*WHAT IS REQUIRED:* Find every line in the records that holds the string "fora". Copy each one.
EXERCISE MATERIAL Start Marker
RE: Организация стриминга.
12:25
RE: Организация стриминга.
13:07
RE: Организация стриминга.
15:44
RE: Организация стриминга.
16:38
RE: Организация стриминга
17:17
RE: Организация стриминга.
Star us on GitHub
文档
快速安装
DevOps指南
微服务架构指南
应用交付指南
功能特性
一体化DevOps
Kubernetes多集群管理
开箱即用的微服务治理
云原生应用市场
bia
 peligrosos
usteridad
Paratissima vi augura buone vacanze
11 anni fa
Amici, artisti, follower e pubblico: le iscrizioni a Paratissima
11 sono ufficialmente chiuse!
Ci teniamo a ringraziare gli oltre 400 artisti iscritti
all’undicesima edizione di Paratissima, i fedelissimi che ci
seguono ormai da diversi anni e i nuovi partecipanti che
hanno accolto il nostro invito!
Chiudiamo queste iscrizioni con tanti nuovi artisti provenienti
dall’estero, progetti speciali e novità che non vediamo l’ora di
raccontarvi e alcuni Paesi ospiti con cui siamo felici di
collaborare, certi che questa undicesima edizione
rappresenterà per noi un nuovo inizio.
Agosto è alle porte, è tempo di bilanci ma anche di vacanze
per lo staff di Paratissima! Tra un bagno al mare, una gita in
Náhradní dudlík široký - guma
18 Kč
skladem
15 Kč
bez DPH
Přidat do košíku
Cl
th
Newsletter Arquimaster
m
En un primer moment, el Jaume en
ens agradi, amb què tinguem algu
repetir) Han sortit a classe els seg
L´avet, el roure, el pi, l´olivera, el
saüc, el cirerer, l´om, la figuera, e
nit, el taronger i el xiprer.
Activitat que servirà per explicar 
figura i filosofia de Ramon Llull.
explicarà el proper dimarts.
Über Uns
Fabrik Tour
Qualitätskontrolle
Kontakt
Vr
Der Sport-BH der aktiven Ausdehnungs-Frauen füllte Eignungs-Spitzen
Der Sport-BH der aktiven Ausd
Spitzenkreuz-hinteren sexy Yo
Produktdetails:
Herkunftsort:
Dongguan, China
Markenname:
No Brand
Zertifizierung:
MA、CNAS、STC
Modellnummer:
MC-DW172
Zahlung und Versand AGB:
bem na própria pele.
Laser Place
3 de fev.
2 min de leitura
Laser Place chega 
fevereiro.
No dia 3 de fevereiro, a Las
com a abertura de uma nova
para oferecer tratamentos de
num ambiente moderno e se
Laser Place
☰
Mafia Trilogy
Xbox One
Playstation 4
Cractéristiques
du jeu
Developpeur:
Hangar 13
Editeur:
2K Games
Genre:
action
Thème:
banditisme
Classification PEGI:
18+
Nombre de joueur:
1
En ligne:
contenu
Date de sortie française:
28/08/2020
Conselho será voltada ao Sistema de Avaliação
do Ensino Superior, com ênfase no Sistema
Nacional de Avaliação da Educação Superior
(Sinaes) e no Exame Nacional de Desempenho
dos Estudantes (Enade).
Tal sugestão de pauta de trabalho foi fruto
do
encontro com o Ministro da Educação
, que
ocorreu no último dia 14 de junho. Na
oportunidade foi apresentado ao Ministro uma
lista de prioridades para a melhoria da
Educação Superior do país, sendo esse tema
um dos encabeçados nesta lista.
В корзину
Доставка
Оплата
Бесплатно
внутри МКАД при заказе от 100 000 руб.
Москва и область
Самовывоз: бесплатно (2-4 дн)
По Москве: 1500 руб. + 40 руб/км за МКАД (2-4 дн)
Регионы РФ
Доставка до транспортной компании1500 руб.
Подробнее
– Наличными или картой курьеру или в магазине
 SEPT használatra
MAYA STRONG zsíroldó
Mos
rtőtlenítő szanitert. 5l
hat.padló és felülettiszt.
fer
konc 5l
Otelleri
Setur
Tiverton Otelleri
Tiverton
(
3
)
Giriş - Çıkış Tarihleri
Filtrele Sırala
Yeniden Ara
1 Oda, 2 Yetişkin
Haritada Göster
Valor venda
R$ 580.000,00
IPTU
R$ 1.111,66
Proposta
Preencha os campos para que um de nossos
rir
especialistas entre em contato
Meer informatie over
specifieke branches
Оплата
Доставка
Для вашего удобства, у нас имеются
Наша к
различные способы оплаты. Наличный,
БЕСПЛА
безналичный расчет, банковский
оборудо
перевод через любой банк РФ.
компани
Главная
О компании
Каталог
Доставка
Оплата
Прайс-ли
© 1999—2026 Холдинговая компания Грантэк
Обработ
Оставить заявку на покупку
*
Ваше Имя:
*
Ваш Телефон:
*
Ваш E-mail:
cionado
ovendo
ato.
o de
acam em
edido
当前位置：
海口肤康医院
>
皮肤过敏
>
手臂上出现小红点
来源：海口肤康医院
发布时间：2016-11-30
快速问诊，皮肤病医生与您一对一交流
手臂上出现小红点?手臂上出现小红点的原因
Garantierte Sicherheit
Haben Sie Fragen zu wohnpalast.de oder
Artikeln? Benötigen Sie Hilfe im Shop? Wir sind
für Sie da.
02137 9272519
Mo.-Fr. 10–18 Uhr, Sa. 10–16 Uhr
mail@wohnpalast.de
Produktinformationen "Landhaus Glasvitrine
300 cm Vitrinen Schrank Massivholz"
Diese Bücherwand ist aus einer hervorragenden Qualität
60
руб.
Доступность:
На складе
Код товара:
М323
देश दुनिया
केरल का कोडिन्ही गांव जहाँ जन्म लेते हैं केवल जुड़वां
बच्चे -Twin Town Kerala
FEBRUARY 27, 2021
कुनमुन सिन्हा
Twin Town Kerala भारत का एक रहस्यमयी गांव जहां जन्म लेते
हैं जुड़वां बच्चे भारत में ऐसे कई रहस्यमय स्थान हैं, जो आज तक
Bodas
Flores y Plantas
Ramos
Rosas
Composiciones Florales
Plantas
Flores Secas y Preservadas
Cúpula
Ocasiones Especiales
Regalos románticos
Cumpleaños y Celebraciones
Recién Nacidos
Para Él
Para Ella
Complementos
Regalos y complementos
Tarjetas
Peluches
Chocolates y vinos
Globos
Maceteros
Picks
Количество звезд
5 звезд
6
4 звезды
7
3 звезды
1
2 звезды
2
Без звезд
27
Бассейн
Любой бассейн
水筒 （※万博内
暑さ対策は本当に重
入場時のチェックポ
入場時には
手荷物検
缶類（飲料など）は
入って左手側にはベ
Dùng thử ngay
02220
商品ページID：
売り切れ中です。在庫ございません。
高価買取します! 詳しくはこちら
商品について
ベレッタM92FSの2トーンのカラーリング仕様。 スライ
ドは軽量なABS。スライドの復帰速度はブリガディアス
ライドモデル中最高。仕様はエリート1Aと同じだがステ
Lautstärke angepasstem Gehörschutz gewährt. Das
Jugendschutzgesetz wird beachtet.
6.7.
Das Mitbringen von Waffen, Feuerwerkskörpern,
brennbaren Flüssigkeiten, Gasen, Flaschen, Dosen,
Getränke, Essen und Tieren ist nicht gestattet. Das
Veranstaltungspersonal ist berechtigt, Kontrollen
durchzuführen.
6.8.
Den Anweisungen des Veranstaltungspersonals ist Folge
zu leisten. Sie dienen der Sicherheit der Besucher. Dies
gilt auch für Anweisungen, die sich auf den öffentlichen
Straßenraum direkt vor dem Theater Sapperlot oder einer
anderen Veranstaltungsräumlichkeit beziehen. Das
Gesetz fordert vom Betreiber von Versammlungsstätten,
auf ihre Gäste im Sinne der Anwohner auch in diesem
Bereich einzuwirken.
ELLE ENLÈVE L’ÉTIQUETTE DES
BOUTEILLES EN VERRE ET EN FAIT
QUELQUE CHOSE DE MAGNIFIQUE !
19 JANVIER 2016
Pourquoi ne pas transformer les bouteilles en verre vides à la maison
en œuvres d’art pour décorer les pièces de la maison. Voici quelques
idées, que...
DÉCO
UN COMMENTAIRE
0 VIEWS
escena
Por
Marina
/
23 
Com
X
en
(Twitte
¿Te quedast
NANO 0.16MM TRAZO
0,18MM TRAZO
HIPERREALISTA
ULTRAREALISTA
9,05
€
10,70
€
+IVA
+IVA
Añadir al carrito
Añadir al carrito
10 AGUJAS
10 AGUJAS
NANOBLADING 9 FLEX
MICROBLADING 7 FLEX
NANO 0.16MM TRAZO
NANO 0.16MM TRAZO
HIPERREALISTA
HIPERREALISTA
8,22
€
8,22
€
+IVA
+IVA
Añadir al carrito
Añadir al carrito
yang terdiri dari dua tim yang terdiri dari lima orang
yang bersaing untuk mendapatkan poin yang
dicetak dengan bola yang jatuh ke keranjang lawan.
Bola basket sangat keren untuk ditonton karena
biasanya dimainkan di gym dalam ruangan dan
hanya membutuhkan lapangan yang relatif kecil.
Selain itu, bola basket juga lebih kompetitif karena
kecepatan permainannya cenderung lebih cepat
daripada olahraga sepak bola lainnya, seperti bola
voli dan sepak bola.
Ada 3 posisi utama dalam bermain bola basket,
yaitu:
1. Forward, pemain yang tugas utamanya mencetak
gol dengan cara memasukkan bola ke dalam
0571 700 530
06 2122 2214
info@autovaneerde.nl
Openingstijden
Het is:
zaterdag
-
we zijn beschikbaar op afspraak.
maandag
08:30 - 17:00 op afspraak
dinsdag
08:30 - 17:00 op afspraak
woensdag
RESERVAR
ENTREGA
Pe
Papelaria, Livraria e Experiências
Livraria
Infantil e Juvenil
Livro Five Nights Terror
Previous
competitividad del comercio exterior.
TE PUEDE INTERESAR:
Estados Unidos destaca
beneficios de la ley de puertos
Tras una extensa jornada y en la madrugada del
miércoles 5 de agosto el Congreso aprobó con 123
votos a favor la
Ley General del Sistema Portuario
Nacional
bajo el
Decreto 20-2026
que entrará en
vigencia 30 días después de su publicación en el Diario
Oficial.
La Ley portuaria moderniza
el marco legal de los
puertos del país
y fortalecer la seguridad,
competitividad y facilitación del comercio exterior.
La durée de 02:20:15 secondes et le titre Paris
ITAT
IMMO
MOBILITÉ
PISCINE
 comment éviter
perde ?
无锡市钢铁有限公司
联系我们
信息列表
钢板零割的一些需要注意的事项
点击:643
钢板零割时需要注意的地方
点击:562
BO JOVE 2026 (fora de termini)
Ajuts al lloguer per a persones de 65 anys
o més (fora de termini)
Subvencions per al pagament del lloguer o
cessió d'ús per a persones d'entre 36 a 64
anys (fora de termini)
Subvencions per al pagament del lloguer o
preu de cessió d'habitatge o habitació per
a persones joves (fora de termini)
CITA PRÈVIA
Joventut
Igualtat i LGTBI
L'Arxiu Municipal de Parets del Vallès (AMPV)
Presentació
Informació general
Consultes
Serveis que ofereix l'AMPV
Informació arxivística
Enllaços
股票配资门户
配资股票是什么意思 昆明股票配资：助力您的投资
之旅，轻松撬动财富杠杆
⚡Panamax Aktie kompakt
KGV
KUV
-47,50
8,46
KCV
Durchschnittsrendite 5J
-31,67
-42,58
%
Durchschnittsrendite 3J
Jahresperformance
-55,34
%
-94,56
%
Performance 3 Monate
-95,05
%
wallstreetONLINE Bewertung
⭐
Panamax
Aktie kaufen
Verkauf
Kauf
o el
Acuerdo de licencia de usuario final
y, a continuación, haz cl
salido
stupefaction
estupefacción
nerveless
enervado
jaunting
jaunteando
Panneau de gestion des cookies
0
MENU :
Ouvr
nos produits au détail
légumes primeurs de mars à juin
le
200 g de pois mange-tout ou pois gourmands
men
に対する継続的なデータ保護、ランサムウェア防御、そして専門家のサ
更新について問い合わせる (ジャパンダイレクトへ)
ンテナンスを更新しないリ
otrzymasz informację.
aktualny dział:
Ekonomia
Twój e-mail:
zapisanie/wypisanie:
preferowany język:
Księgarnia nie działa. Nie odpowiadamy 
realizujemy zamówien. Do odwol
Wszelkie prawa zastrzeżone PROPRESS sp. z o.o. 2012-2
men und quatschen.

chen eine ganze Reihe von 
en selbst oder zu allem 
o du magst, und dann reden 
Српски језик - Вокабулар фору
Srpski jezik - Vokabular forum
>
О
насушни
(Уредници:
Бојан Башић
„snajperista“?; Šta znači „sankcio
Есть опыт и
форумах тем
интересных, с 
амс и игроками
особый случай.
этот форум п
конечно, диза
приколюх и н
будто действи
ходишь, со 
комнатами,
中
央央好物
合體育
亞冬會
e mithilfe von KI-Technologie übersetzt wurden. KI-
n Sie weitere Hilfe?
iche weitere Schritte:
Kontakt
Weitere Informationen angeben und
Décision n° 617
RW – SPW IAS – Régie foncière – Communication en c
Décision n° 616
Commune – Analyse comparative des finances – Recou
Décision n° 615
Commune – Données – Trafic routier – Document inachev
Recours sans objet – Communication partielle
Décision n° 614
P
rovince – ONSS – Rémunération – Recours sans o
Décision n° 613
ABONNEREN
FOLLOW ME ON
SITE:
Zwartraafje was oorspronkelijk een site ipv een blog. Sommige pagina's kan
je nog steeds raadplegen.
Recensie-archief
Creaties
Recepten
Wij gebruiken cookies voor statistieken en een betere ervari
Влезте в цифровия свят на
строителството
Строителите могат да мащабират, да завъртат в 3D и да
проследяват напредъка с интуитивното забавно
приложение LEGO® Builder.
EXERCISE MATERIAL End Marker
*EXERCISE RESULT:*
BO JOVE 2026 (fora de termini)
o més (fora de termini)
anys (fora de termini)
a persones joves (fora de termini)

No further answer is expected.